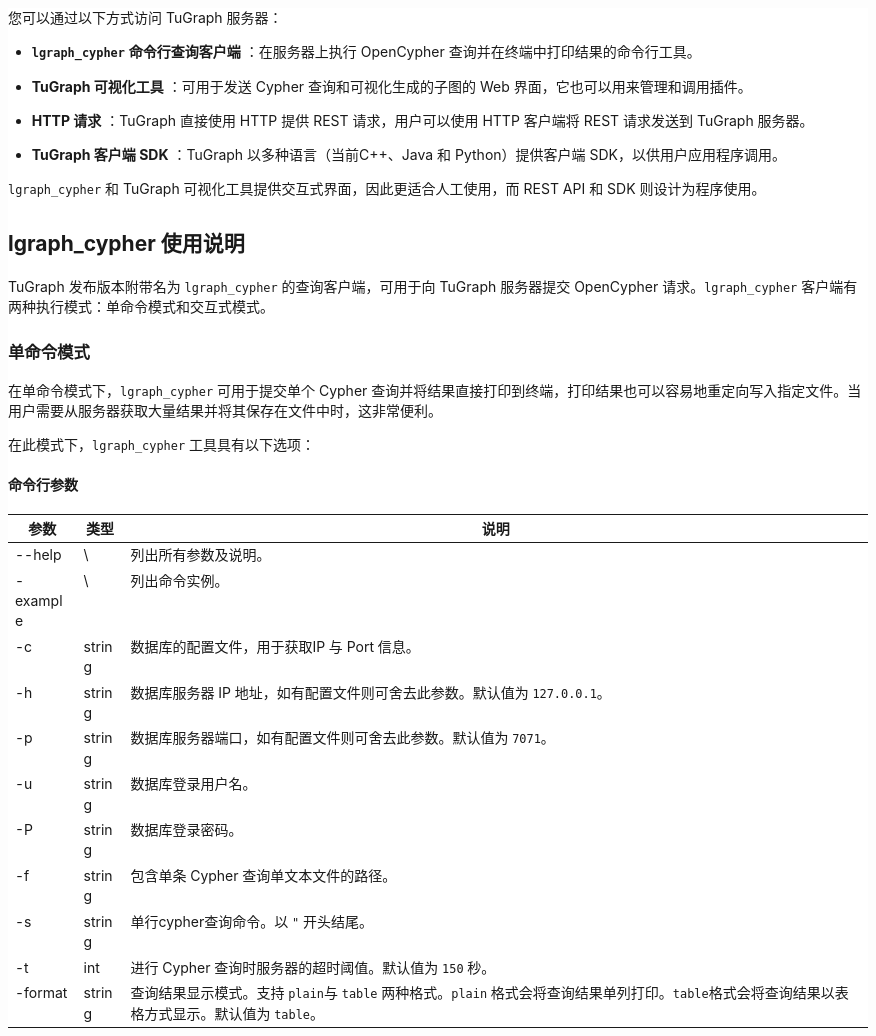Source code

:



您可以通过以下方式访问 TuGraph 服务器：

* **`lgraph_cypher`** **命令行查询客户端** ：在服务器上执行 OpenCypher 查询并在终端中打印结果的命令行工具。

  

* **TuGraph 可视化工具** ：可用于发送 Cypher 查询和可视化生成的子图的 Web 界面，它也可以用来管理和调用插件。

  

* **HTTP 请求** ：TuGraph 直接使用 HTTP 提供 REST 请求，用户可以使用 HTTP 客户端将 REST 请求发送到 TuGraph 服务器。

  

* **TuGraph 客户端 SDK** ：TuGraph 以多种语言（当前C++、Java 和 Python）提供客户端 SDK，以供用户应用程序调用。

  




`lgraph_cypher` 和 TuGraph 可视化工具提供交互式界面，因此更适合人工使用，而 REST API 和 SDK 则设计为程序使用。

lgraph_cypher 使用说明 
---------------------------------------

TuGraph 发布版本附带名为 `lgraph_cypher` 的查询客户端，可用于向 TuGraph 服务器提交 OpenCypher 请求。`lgraph_cypher` 客户端有两种执行模式：单命令模式和交互式模式。

### 单命令模式 

在单命令模式下，`lgraph_cypher` 可用于提交单个 Cypher 查询并将结果直接打印到终端，打印结果也可以容易地重定向写入指定文件。当用户需要从服务器获取大量结果并将其保存在文件中时，这非常便利。

在此模式下，`lgraph_cypher` 工具具有以下选项：

#### 命令行参数 



|    参数    |   类型   |                                             说明                                              |
|----------|--------|---------------------------------------------------------------------------------------------|
| --help   | \\     | 列出所有参数及说明。                                                                                  |
| -example | \\     | 列出命令实例。                                                                                     |
| -c       | string | 数据库的配置文件，用于获取IP 与 Port 信息。                                                                  |
| -h       | string | 数据库服务器 IP 地址，如有配置文件则可舍去此参数。默认值为 `127.0.0.1`。                                                |
| -p       | string | 数据库服务器端口，如有配置文件则可舍去此参数。默认值为 `7071`。                                                         |
| -u       | string | 数据库登录用户名。                                                                                   |
| -P       | string | 数据库登录密码。                                                                                    |
| -f       | string | 包含单条 Cypher 查询单文本文件的路径。                                                                     |
| -s       | string | 单行cypher查询命令。以 `"` 开头结尾。                                                                    |
| -t       | int    | 进行 Cypher 查询时服务器的超时阈值。默认值为 `150` 秒。                                                         |
| -format  | string | 查询结果显示模式。支持 `plain`与 `table` 两种格式。`plain` 格式会将查询结果单列打印。`table`格式会将查询结果以表格方式显示。默认值为 `table`。 |
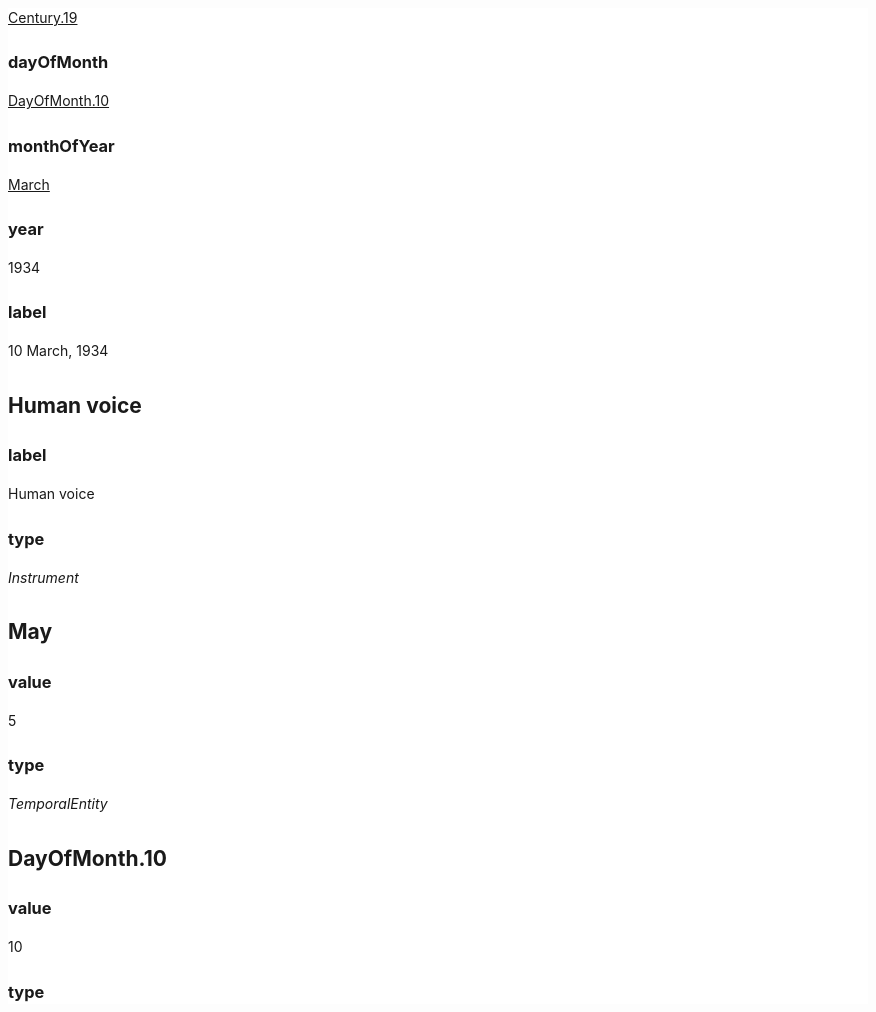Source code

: 
[Century.19](#Century.19)

### dayOfMonth


[DayOfMonth.10](#DayOfMonth.10)

### monthOfYear


[March](#March)

### year


1934

### label


10 March, 1934

## Human voice

### label


Human voice

### type


*Instrument*

## May

### value


5

### type


*TemporalEntity*

## DayOfMonth.10

### value


10

### type
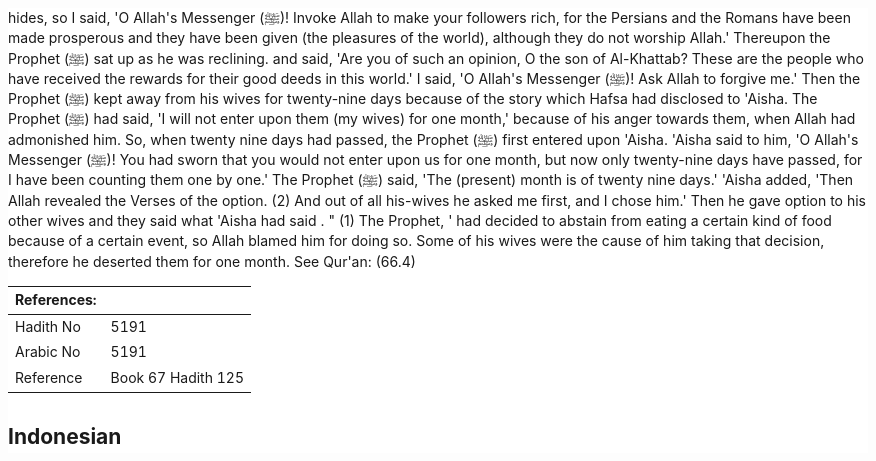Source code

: hides, so I said, 'O Allah's Messenger (ﷺ)! Invoke Allah to make your followers rich, for the Persians and the Romans have been made prosperous and they have been given (the pleasures of the world), although they do not worship Allah.' Thereupon the Prophet (ﷺ) sat up as he was reclining. and said, 'Are you of such an opinion, O the son of Al-Khattab? These are the people who have received the rewards for their good deeds in this world.' I said, 'O Allah's Messenger (ﷺ)! Ask Allah to forgive me.' Then the Prophet (ﷺ) kept away from his wives for twenty-nine days because of the story which Hafsa had disclosed to 'Aisha. The Prophet (ﷺ) had said, 'I will not enter upon them (my wives) for one month,' because of his anger towards them, when Allah had admonished him. So, when twenty nine days had passed, the Prophet (ﷺ) first entered upon 'Aisha. 'Aisha said to him, 'O Allah's Messenger (ﷺ)! You had sworn that you would not enter upon us for one month, but now only twenty-nine days have passed, for I have been counting them one by one.' The Prophet (ﷺ) said, 'The (present) month is of twenty nine days.' 'Aisha added, 'Then Allah revealed the Verses of the option. (2) And out of all his-wives he asked me first, and I chose him.' Then he gave option to his other wives and they said what 'Aisha had said . " (1) The Prophet, ' had decided to abstain from eating a certain kind of food because of a certain event, so Allah blamed him for doing so. Some of his wives were the cause of him taking that decision, therefore he deserted them for one month. See Qur'an: (66.4)
</div>
<div style={{backgroundColor:'#f8f9fa',padding:20, marginBottom: 10}}><table> <thead> <tr> <th>References:</th> <th></th> </tr> </thead> <tbody><tr><td>Hadith No</td><td>5191</td></tr><tr><td>Arabic No</td><td>5191</td></tr><tr><td>Reference</td><td>Book 67 Hadith 125</td></tr></tbody></table></div>

## Indonesian


<div dir="ltr" lang="id" style={{fontSize:'larger',backgroundColor:'#f8f9fa',padding:20}}>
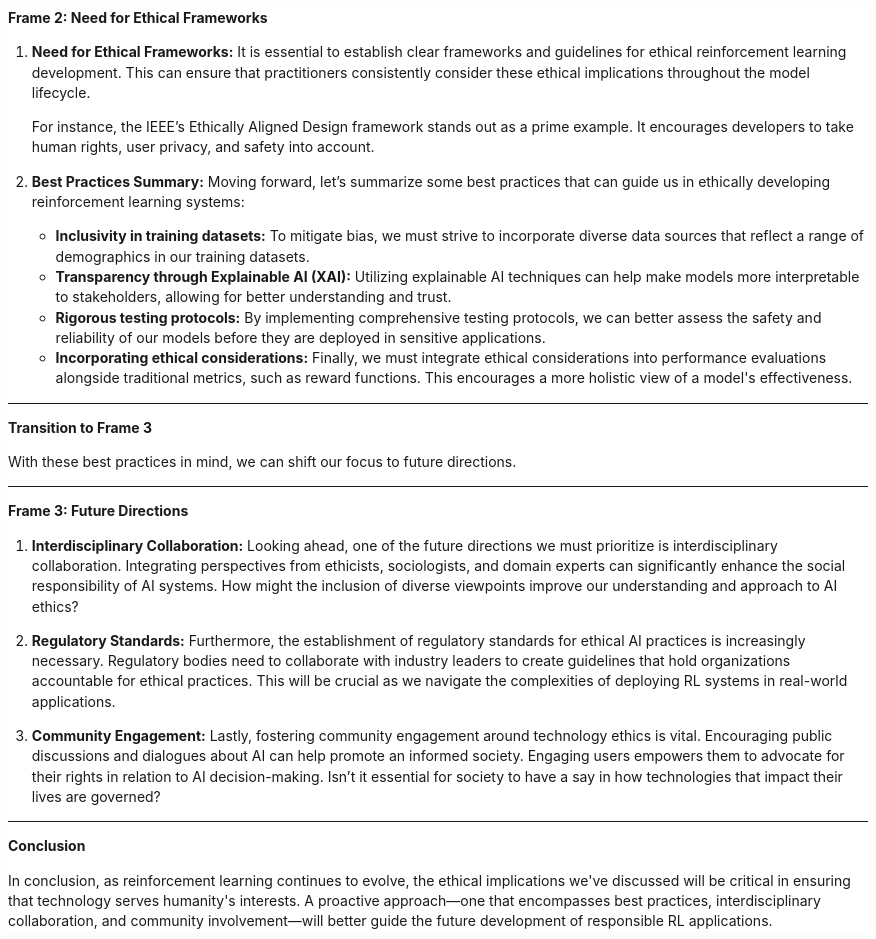 
**Frame 2: Need for Ethical Frameworks**

1. **Need for Ethical Frameworks:** 
   It is essential to establish clear frameworks and guidelines for ethical reinforcement learning development. This can ensure that practitioners consistently consider these ethical implications throughout the model lifecycle. 

   For instance, the IEEE’s Ethically Aligned Design framework stands out as a prime example. It encourages developers to take human rights, user privacy, and safety into account. 

2. **Best Practices Summary:** 
   Moving forward, let’s summarize some best practices that can guide us in ethically developing reinforcement learning systems:
   - **Inclusivity in training datasets:** To mitigate bias, we must strive to incorporate diverse data sources that reflect a range of demographics in our training datasets.
   - **Transparency through Explainable AI (XAI):** Utilizing explainable AI techniques can help make models more interpretable to stakeholders, allowing for better understanding and trust.
   - **Rigorous testing protocols:** By implementing comprehensive testing protocols, we can better assess the safety and reliability of our models before they are deployed in sensitive applications.
   - **Incorporating ethical considerations:** Finally, we must integrate ethical considerations into performance evaluations alongside traditional metrics, such as reward functions. This encourages a more holistic view of a model's effectiveness.

---

**Transition to Frame 3**

With these best practices in mind, we can shift our focus to future directions. 

---

**Frame 3: Future Directions**

1. **Interdisciplinary Collaboration:** 
   Looking ahead, one of the future directions we must prioritize is interdisciplinary collaboration. Integrating perspectives from ethicists, sociologists, and domain experts can significantly enhance the social responsibility of AI systems. How might the inclusion of diverse viewpoints improve our understanding and approach to AI ethics?

2. **Regulatory Standards:** 
   Furthermore, the establishment of regulatory standards for ethical AI practices is increasingly necessary. Regulatory bodies need to collaborate with industry leaders to create guidelines that hold organizations accountable for ethical practices. This will be crucial as we navigate the complexities of deploying RL systems in real-world applications.

3. **Community Engagement:** 
   Lastly, fostering community engagement around technology ethics is vital. Encouraging public discussions and dialogues about AI can help promote an informed society. Engaging users empowers them to advocate for their rights in relation to AI decision-making. Isn’t it essential for society to have a say in how technologies that impact their lives are governed?

---

**Conclusion**

In conclusion, as reinforcement learning continues to evolve, the ethical implications we've discussed will be critical in ensuring that technology serves humanity's interests. A proactive approach—one that encompasses best practices, interdisciplinary collaboration, and community involvement—will better guide the future development of responsible RL applications. 
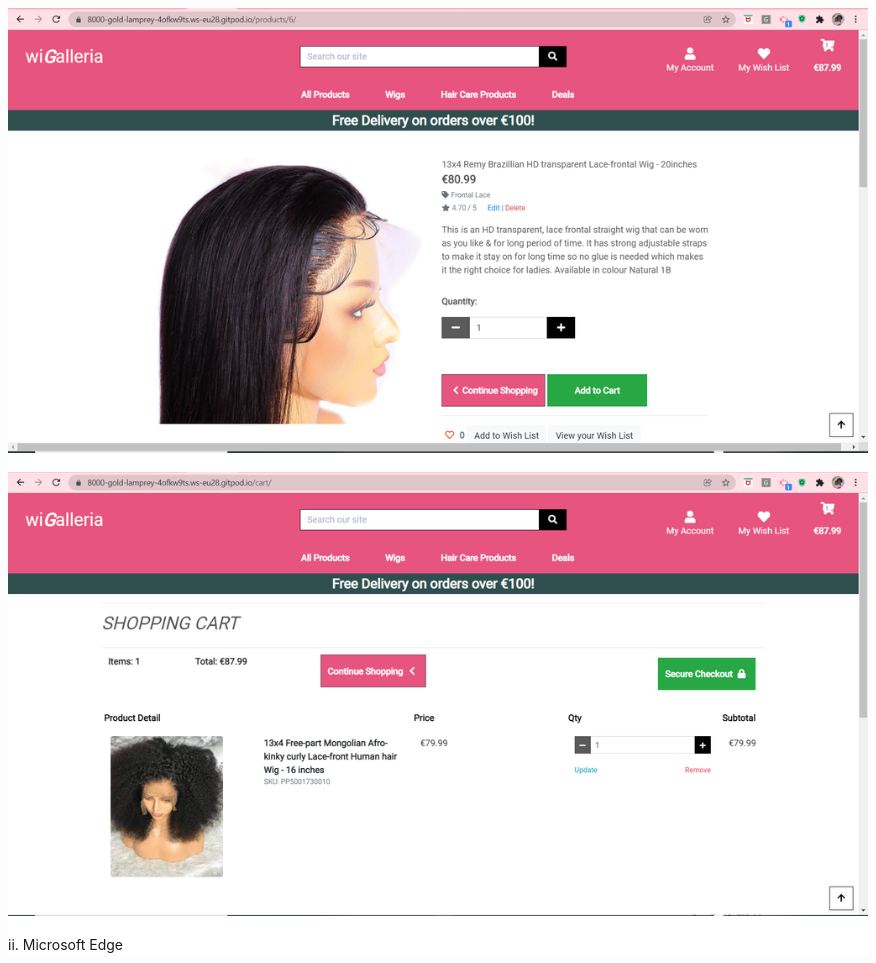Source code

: ![Google Chrome](documentation/browser_compatibility_test/chrome_prod_detail.png)

![Google Chrome](documentation/browser_compatibility_test/chrome_shopping_cart.png)

ii. Microsoft Edge
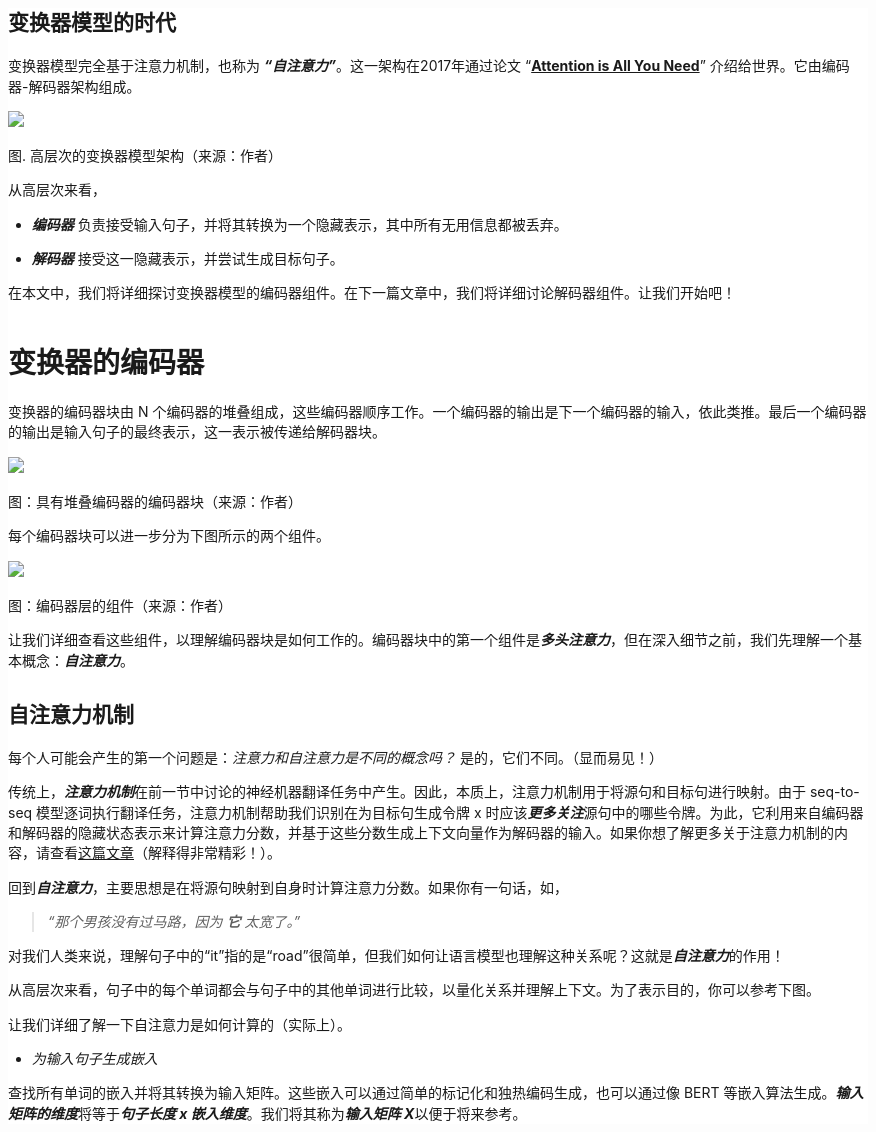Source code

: ## **变换器模型的时代**

变换器模型完全基于注意力机制，也称为 ***“自注意力”***。这一架构在2017年通过论文 “[**Attention is All You Need**](https://arxiv.org/abs/1706.03762)” 介绍给世界。它由编码器-解码器架构组成。

![](../Images/e1adf6bb56d8cb4d42606b7e2236a8d0.png)

图. 高层次的变换器模型架构（来源：作者）

从高层次来看，

+   ***编码器*** 负责接受输入句子，并将其转换为一个隐藏表示，其中所有无用信息都被丢弃。

+   ***解码器*** 接受这一隐藏表示，并尝试生成目标句子。

在本文中，我们将详细探讨变换器模型的编码器组件。在下一篇文章中，我们将详细讨论解码器组件。让我们开始吧！

# 变换器的编码器

变换器的编码器块由 N 个编码器的堆叠组成，这些编码器顺序工作。一个编码器的输出是下一个编码器的输入，依此类推。最后一个编码器的输出是输入句子的最终表示，这一表示被传递给解码器块。

![](../Images/e82a5f3835bb6428ad06e633f02301be.png)

图：具有堆叠编码器的编码器块（来源：作者）

每个编码器块可以进一步分为下图所示的两个组件。

![](../Images/701ef09d3f7d1158f0d332eafcbcedb2.png)

图：编码器层的组件（来源：作者）

让我们详细查看这些组件，以理解编码器块是如何工作的。编码器块中的第一个组件是***多头注意力***，但在深入细节之前，我们先理解一个基本概念：***自注意力***。

## 自注意力机制

每个人可能会产生的第一个问题是：*注意力和自注意力是不同的概念吗？* 是的，它们不同。（显而易见！）

传统上，***注意力机制***在前一节中讨论的神经机器翻译任务中产生。因此，本质上，注意力机制用于将源句和目标句进行映射。由于 seq-to-seq 模型逐词执行翻译任务，注意力机制帮助我们识别在为目标句生成令牌 x 时应该***更多关注***源句中的哪些令牌。为此，它利用来自编码器和解码器的隐藏状态表示来计算注意力分数，并基于这些分数生成上下文向量作为解码器的输入。如果你想了解更多关于注意力机制的内容，请查看[这篇文章](/intuitive-understanding-of-attention-mechanism-in-deep-learning-6c9482aecf4f)（解释得非常精彩！）。

回到***自注意力***，主要思想是在将源句映射到自身时计算注意力分数。如果你有一句话，如，

> *“那个男孩没有过马路，因为* ***它*** *太宽了。”*

对我们人类来说，理解句子中的“it”指的是“road”很简单，但我们如何让语言模型也理解这种关系呢？这就是***自注意力***的作用！

从高层次来看，句子中的每个单词都会与句子中的其他单词进行比较，以量化关系并理解上下文。为了表示目的，你可以参考下图。

让我们详细了解一下自注意力是如何计算的（实际上）。

+   *为输入句子生成嵌入*

查找所有单词的嵌入并将其转换为输入矩阵。这些嵌入可以通过简单的标记化和独热编码生成，也可以通过像 BERT 等嵌入算法生成。***输入矩阵的维度***将等于***句子长度 x 嵌入维度***。我们将其称为***输入矩阵 X***以便于将来参考。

[TASK GOAL]: Up to and including the line that contains "string | 数据库服务器端口，如有配置文件则可舍去此参数。默认值为", print the records above exactly from their first line, without any pictures.

[WRITTEN ANSWER]:
Source code

:



您可以通过以下方式访问 TuGraph 服务器：

* **`lgraph_cypher`** **命令行查询客户端** ：在服务器上执行 OpenCypher 查询并在终端中打印结果的命令行工具。

  

* **TuGraph 可视化工具** ：可用于发送 Cypher 查询和可视化生成的子图的 Web 界面，它也可以用来管理和调用插件。

  

* **HTTP 请求** ：TuGraph 直接使用 HTTP 提供 REST 请求，用户可以使用 HTTP 客户端将 REST 请求发送到 TuGraph 服务器。

  

* **TuGraph 客户端 SDK** ：TuGraph 以多种语言（当前C++、Java 和 Python）提供客户端 SDK，以供用户应用程序调用。

  




`lgraph_cypher` 和 TuGraph 可视化工具提供交互式界面，因此更适合人工使用，而 REST API 和 SDK 则设计为程序使用。

lgraph_cypher 使用说明 
---------------------------------------

TuGraph 发布版本附带名为 `lgraph_cypher` 的查询客户端，可用于向 TuGraph 服务器提交 OpenCypher 请求。`lgraph_cypher` 客户端有两种执行模式：单命令模式和交互式模式。

### 单命令模式 

在单命令模式下，`lgraph_cypher` 可用于提交单个 Cypher 查询并将结果直接打印到终端，打印结果也可以容易地重定向写入指定文件。当用户需要从服务器获取大量结果并将其保存在文件中时，这非常便利。

在此模式下，`lgraph_cypher` 工具具有以下选项：

#### 命令行参数 



|    参数    |   类型   |                                             说明                                              |
|----------|--------|---------------------------------------------------------------------------------------------|
| --help   | \\     | 列出所有参数及说明。                                                                                  |
| -example | \\     | 列出命令实例。                                                                                     |
| -c       | string | 数据库的配置文件，用于获取IP 与 Port 信息。                                                                  |
| -h       | string | 数据库服务器 IP 地址，如有配置文件则可舍去此参数。默认值为 `127.0.0.1`。                                                |
| -p       | string | 数据库服务器端口，如有配置文件则可舍去此参数。默认值为 `7071`。                                                         |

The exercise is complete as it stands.